2000-2001 sezonu da bir önceki sezonun kopyası gibi kupasız geçerken, Bergkamp artık yaşının da etkisiyle eskisine oranla biraz daha az süre alır olmuş, yerini Bordeaux’dan gelen Wiltord’a bırakmıştı. 2001-2002 sezonunda ise Bergkamp ve Wenger kupasız geçen üç sezonun acısını yine duble yaparak çıkarmıştı. Bergkamp’ın 15 gol attığı sezonda Arsenal şampiyonluğu, önceki üç sezonda ligi kendilerinin önünde tamamlayan Manchester United’ı Old Trafford’da yenerek kazanmış, bir nevi önceki sezonların intikamını da almıştı. Bu mükemmel sezonda Bergkamp yine gözlerimizin paslarını silmişti; Şampiyonlar Ligi’ndeki Juventus maçında Ljunberg’e yaptığı bu asist ve tabi ki yıllardır hafızalarımızda yer edinen Newcastle’a attığı bu muazzam gol ile.

begkamp arsenal son maç

Bergkamp’ın jübilesinden.

2002-2003 sezonu yine kupasız geçerken Bergkamp ve Arsenal için, takip eden sezon yine Arsenal ve Bergkamp için unutulmaz bir şampiyonluğun kazanıldığı, harika bir sezon olmuştu. 38 maçta 26 galibiyet ve 12 beraberlik alan Arsenal, 1889’da Preston North End’den sonra İngilitere’nin en üst ligini namağlup bitiren ilk takım oluyordu.
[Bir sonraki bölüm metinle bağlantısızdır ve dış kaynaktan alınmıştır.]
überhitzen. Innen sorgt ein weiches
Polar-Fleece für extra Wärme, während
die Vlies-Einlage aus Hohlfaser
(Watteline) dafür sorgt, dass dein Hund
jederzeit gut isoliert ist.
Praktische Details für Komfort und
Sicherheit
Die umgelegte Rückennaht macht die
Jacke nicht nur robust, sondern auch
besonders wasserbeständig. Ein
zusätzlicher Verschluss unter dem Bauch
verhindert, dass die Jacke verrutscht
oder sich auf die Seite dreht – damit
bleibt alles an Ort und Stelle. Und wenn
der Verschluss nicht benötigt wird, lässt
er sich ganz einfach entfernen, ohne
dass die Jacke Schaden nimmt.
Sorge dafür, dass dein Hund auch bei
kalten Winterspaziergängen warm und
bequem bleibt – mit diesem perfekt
Sezon sonunda kontratını son kez uzatan Bergkamp artık yerini yavaş yavaş yeni transfer Robin van Persie’ye bırakıyor ve yıllar sonra nasıl ihanet edeceğini bilmeden, kendi yerine onu hazırlıyordu. Takip eden 2004-2005 sezonunda Arsenal’in kazandığı son kupada da (Federasyon Kupası) kadroda yer alan Bergkamp, takımın Highbury’e veda edeceği 2005-2006 sezonunun sonunda ise kendisinin de Arsenal’e veda edeceğini söyleyerek, emekli olacağını açıklamıştı. Arsenal efsanesini unutmuyordu, yeni stadyumun açılış maçı Bergkamp’ın jübilesi için yapılacaktı. Stadyumun tam kapasite dolduğu ilk maçta 22 Temmuz 2006 günü Arsenal ve Ajax karşılaştı. Arsenal’in 2-1 kazandığı maçta Bergkamp son kez iki takımın da formasını giyerek futbola veda etmiş oldu.

Birkaç yıl önce şöyle bir cümle okumuştum bir yerlerde; “Zidane, futbolun Bolşoy Balesi’ne cevabıdır”. Sanırım sadece Zidane değil, Bergkamp da bu cevabın içinde.